After Edmond's death Proust paid the Journal the tribute of including a pastiche of it in his À la recherche du temps perdu, and indeed the Journal's obsessive collecting of the most minute details of its authors' social life and rendering of them into literary art has been said to anticipate the supposed innovations of Proust. In 1940 Christopher Isherwood confided in his own journal that "Here, gossip achieves the epigrammatic significance of poetry".

As late as 1962 one reviewer found it necessary to warn his more delicate readers about the scabrousness of much of the conversation recorded, and in 1971 the Goncourts' translators George J. Becker and Edith Philips wrote of the emotional detachment, even heartlessness, to be found everywhere in the journal except in those passages that depict Edmond's relationship with his brother and with Daudet. In more recent years Jacques Noiray called it "a modern Comédie humaine of the republic of letters", while according to another literary scholar, David Baguley, the Journal is "an immense machine for transforming lived experience into documentary form", to be used as raw material by the Goncourts when writing their novels.

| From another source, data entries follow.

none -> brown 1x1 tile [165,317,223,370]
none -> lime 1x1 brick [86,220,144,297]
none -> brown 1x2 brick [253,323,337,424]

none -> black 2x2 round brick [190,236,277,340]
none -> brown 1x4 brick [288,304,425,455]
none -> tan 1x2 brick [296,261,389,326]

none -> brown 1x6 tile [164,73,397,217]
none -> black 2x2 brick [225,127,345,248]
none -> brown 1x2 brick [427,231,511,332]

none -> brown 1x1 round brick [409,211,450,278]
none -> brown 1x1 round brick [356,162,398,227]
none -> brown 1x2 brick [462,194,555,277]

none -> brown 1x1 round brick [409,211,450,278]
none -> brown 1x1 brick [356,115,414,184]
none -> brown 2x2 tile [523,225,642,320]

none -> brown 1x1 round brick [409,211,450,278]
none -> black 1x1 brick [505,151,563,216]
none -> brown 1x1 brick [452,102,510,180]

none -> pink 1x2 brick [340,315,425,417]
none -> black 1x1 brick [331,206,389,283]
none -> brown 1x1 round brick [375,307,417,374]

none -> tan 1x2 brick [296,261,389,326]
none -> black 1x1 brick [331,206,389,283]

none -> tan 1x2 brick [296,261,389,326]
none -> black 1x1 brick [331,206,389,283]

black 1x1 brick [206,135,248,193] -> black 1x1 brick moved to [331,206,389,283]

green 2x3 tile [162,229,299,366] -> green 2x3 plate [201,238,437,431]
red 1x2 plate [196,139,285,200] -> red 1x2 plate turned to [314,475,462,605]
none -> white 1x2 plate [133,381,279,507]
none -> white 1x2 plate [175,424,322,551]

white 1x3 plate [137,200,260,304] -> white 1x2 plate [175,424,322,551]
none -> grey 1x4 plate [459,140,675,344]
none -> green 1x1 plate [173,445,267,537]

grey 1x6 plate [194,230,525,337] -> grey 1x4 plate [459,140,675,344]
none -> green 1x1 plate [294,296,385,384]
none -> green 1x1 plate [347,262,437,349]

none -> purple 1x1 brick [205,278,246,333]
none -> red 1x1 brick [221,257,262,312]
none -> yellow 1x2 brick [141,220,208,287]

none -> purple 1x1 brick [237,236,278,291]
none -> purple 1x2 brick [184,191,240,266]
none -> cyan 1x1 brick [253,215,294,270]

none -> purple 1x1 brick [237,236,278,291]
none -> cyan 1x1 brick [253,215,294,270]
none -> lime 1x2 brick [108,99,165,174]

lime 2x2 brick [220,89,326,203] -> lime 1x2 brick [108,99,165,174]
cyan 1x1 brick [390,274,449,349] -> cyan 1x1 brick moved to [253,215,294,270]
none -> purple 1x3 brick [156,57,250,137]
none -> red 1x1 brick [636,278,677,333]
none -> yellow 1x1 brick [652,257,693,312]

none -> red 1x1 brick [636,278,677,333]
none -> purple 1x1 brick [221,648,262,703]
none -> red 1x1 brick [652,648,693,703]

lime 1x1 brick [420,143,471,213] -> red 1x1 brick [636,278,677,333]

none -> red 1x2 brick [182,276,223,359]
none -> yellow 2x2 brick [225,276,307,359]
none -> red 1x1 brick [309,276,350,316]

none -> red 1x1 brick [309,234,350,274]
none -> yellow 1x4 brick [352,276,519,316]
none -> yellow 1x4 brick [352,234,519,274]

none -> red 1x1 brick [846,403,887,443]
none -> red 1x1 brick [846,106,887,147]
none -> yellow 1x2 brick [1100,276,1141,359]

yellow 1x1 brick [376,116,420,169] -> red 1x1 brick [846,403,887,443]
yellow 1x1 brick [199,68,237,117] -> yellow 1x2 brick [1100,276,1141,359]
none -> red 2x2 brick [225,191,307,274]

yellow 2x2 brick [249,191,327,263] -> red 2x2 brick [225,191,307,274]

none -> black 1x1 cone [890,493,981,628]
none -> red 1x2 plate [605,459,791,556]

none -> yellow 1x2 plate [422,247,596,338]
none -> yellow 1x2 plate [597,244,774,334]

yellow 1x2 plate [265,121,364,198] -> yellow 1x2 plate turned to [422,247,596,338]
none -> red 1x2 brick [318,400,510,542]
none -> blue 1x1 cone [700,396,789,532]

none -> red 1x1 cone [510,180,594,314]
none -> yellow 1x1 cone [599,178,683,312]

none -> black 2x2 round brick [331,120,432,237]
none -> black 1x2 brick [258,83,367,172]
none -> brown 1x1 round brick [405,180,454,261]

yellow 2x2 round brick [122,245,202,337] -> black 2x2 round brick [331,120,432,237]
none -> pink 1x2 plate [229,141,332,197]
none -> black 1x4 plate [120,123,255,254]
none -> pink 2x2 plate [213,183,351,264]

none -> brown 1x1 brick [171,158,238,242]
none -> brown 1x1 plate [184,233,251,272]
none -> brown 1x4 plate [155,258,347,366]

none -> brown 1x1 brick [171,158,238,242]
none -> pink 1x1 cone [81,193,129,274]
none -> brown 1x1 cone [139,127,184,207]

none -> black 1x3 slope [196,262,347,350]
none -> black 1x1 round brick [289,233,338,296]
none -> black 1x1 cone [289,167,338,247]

In the 21st century the Journal's repute is as high as ever. The German satirist Harald Schmidt has called it "the greatest gossip in world literature – it's sensational!", and for the historian Graham Robb it is "one of the longest, most absorbing, and most enlightening diaries in European literature". The critic Adam Kirsch attributes the modern age's interest in late-19th century French literary life to the Goncourt Journal.

==Modern editions==

By Edmond's will, the manuscripts of the Journal were bequeathed to the Académie Goncourt, itself a creation of the same will, with instructions that they be strictly protected from public scrutiny for 20 years in the vaults of the Bibliothèque nationale de France, after which they were to be made public either by allowing access to them or by publication in print. In the event, the Académie did neither of these things in 1916, fearing libel actions, though the public were finally allowed to see the manuscripts in 1925. In 1935-1936 the Académie did produce an "édition définitive", albeit a selective one, in nine volumes, and in 1945 they announced that a complete edition would appear the following year. This proved to be far too optimistic, the first editor, Robert Burnand, still having not brought the project to completion at his death in 1953. The editorship was taken over by Robert Ricatte, and it was finally published in 22 volumes between 1956 and 1959. A new multi-volume edition, the work of a large editorial team under the direction of Jean-Louis Cabanès, began to appear in 2005.

==Translations==

No complete translation of the Goncourt Journal into English has ever appeared, but there have been several selections. The first, Edmond and Jules de Goncourt: With Letters and Leaves from their Journals, compiled and translated by Marie Belloc and Marie L. Shedlock, appeared in two volumes as early as 1895, before the nine volumes of Edmond de Goncourt's edition had yet been completed. This was followed by Julius West's The Journal of the Goncourts in 1908, and by Lewis Galantière's The Goncourt Journals 1851–1870 in 1937. In 1962 Oxford University Press published Robert Baldick's much-praised Pages from the Goncourt Journal, reprinted in 1984 by Penguin Books and in 2006 by The New York Review of Books. George J. Becker has also edited and translated two thematic selections: Paris Under Siege, 1870–1871 (1969), and (in collaboration with Edith Philips) Paris and the Arts, 1851–1896 (1971).